Provided information:
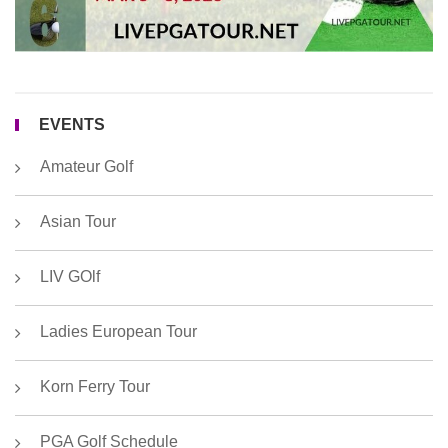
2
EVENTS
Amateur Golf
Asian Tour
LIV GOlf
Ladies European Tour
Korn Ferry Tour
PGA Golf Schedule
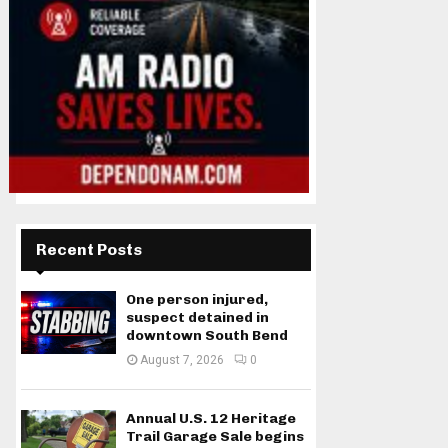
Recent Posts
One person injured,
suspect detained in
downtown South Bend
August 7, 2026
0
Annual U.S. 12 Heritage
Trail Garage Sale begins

---

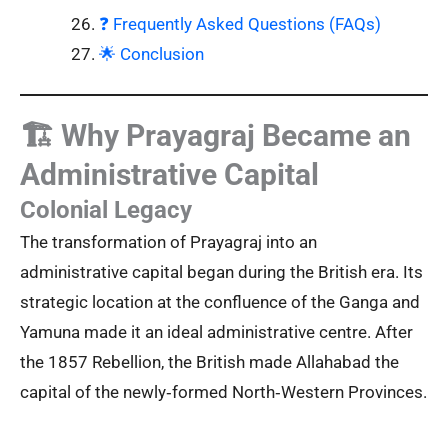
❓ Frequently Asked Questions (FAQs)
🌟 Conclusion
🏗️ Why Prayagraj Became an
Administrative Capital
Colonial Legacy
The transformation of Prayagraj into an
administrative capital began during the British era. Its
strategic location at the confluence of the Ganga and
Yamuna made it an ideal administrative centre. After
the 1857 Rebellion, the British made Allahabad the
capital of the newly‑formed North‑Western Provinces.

Task objective:
In the listing above, find the line containing "strategic location at" and the line containing "capital of the", then quote both, plus every line between them, exactly as written.

Task result:
strategic location at the confluence of the Ganga and
Yamuna made it an ideal administrative centre. After
the 1857 Rebellion, the British made Allahabad the
capital of the newly‑formed North‑Western Provinces.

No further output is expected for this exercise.